Eu amanheceria com você muitas outras vezes porque teria certeza de que a vida seria mais delicada pelo simples fato de você estar ali. Todas as coisas corriqueiras seriam ainda mais especiais – mesmo que não fossem. Ensolarar-me-ia pela manhã só para você por todas as manhãs que você permitisse.
Também engravidaria, sem medo e com uma emoção incomensurável, numa manhã de Sol. E amanheceria uma mulher muito maior do que todas as outras do planeta já que, afinal de contas, particularmente em mim se faria o processo mais que perfeito de uma existência: a vida. Você teria, afinal, o melhor de mim porque certas coisas minhas são naturalmente suas, sabe-se lá Deus por que. E eu não sei exatamente o que fazer com isso, a não ser tentar aceitar.
Eu também entardeceria com você e deixaria o Sol se pôr em mim à vontade, porque a poesia da vida estaria mais, muito mais, óbvia. Largada solta, leve e, o que é melhor, despretensiosa, em um diálogo qualquer de fim-de-tarde. Comigo mesma ou com você. Ou ao mesmo tempo com os dois. (Me entendo tão mais quando converso com você – sei, de repente, não apenas o que sou como também o que seria capaz de ser)
E seria fatalmente poesia correndo solta nas veias, destravada, deslavada, desvairada e madura - já que teria alguém para respirá-la junto comigo a cada batida de coração. Às vezes, é tão penoso o esforço de ter que explicá-la para alguém (de quem cobramos, sem querer e com uma quase covardia, todo o entendimento) que é melhor deixá-la menos evidente, menos latente, menos inteira. Calá-la um pouco para viver melhor. Ou, melhor, conviver. (Entardeceria impregnada de luz e de poesia e seria uma mulher muito mais forte também porque, afinal de contas, não gastaria a energia que preciso gastar habitualmente para me fazer entender.)
Entardeceria cheia de amor por todas as coisas vivas, visíveis ou não, porque a vida é, afinal, tudo de bom e excitante em todo o seu incomensurável mistério.
Eu anoiteceria com você de novo e sempre e faria da noite minha cúmplice desordenada de ser, aqui e ali e diariamente, uma outra mulher qualquer, nunca experimentada, inventada e reinventada tantas vezes quantas fossem desejadas por você. Mudanças inspiradas, por exemplo, pelas fases da Lua ou em qualquer outra desculpa simplesmente pelo fato de colocar-me exposta para decifrar. Sentir-me-ia devorada e desvendada e isso, sim, é o melhor que uma mulher pode querer da vida.

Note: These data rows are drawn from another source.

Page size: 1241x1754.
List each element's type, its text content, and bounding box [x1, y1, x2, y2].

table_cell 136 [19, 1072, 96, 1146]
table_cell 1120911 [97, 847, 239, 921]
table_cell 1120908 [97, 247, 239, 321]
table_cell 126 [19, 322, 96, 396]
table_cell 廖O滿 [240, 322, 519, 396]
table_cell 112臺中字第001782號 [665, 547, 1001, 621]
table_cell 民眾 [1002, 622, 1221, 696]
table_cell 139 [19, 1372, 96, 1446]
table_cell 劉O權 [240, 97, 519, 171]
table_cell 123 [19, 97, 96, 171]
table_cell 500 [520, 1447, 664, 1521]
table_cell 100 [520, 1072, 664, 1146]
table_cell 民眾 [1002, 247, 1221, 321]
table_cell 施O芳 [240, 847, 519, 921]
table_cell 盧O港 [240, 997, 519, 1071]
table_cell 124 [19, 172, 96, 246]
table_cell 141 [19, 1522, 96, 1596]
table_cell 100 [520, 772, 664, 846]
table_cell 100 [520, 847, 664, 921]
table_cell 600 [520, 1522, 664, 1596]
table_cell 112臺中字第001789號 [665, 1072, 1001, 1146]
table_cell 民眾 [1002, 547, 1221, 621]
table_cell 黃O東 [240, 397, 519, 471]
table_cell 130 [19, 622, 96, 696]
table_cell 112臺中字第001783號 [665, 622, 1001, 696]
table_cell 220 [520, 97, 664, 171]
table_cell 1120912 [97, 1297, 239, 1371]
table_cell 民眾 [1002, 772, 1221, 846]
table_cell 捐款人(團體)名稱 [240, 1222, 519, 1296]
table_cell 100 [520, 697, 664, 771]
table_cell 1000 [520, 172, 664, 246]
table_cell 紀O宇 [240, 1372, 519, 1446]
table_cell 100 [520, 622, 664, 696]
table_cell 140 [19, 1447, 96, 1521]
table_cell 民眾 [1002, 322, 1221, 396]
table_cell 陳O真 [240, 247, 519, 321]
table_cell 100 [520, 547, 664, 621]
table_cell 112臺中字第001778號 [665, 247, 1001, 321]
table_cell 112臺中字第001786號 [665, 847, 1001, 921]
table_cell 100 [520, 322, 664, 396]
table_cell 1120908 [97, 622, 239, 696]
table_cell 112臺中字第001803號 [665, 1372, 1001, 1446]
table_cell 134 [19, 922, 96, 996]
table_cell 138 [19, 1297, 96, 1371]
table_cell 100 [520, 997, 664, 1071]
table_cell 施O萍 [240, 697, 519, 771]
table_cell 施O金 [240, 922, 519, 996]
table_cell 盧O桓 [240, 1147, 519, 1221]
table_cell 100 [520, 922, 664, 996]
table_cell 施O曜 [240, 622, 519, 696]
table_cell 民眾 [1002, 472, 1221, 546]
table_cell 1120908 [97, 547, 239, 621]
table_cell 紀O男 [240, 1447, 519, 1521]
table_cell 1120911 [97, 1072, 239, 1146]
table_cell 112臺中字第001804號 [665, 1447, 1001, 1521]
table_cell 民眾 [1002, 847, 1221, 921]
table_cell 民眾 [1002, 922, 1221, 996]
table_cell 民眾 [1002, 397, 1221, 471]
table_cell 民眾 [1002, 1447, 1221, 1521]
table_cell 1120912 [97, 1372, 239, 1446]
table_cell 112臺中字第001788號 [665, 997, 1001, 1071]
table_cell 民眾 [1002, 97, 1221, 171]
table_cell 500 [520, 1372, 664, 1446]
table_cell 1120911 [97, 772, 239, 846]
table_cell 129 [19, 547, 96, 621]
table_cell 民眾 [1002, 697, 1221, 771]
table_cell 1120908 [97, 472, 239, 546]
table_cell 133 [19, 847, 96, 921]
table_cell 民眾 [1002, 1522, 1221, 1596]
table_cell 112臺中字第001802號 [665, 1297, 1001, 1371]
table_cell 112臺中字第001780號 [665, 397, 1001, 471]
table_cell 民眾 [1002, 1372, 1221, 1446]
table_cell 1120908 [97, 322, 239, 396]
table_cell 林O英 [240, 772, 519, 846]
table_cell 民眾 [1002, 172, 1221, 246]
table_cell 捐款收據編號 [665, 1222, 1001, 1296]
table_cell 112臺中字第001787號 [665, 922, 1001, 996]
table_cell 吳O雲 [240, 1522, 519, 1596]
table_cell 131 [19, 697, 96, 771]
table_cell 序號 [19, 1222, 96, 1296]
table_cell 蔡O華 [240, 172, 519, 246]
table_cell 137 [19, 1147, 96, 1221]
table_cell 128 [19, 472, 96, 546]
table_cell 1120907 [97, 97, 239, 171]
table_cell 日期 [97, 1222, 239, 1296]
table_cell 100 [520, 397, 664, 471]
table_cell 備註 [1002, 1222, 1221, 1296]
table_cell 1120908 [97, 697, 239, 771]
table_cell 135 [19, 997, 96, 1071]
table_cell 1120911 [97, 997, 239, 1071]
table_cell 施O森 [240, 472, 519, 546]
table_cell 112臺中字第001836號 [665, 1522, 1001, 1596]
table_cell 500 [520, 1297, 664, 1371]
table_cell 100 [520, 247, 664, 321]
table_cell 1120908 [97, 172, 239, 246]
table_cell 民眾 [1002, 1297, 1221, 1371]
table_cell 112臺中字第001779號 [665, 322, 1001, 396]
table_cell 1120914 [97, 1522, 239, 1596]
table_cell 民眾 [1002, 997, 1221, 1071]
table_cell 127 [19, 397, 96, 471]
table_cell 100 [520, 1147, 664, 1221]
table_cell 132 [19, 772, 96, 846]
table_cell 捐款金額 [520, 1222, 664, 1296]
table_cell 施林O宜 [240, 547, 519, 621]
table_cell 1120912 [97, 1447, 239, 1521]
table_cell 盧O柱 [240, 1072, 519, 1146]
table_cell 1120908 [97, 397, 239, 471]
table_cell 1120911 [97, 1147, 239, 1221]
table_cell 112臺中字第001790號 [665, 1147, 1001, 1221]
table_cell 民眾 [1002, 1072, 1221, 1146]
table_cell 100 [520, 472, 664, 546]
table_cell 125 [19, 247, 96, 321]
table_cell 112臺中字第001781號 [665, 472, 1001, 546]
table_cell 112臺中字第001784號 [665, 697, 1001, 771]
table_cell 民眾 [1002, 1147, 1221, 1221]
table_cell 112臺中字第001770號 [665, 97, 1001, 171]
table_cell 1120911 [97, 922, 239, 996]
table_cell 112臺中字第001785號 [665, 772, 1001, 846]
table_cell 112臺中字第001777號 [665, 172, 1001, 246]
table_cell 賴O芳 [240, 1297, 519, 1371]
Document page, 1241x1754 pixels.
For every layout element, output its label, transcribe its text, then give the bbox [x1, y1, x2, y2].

Seria uma mulher daquelas que aprendem definitivamente a pular do abismo e a sair voando por si mesmas pela simples poética de serem feitas de substantivo feminino.
Da madrugada traria, talvez, o meu momento mais humano e menos feminino... A tentativa em nada obscena de deixar à tona um ser humano quieto, calmo e sereno, pelo menos de vez em quando, pela simples dádiva de ser inteiro. Para isso, seria, claro, necessário e imprescindível aprender o equilíbrio, domando, com razão e sensibilidade, intensidades e outras coisas também, para fazer nascer, finalmente, somente e simplesmente, um ser humano inteiro.
(Ressuscitaria muitos tigres que morreram dentro de mim, para, então, libertá-los. Inclusive de mim.)
Presente do Indicativo
Eu quero você e ponto. É isso o que eu sei.
Mas descubro, tentando entender com serenidade, que a vida é, também, a arte do desencontro.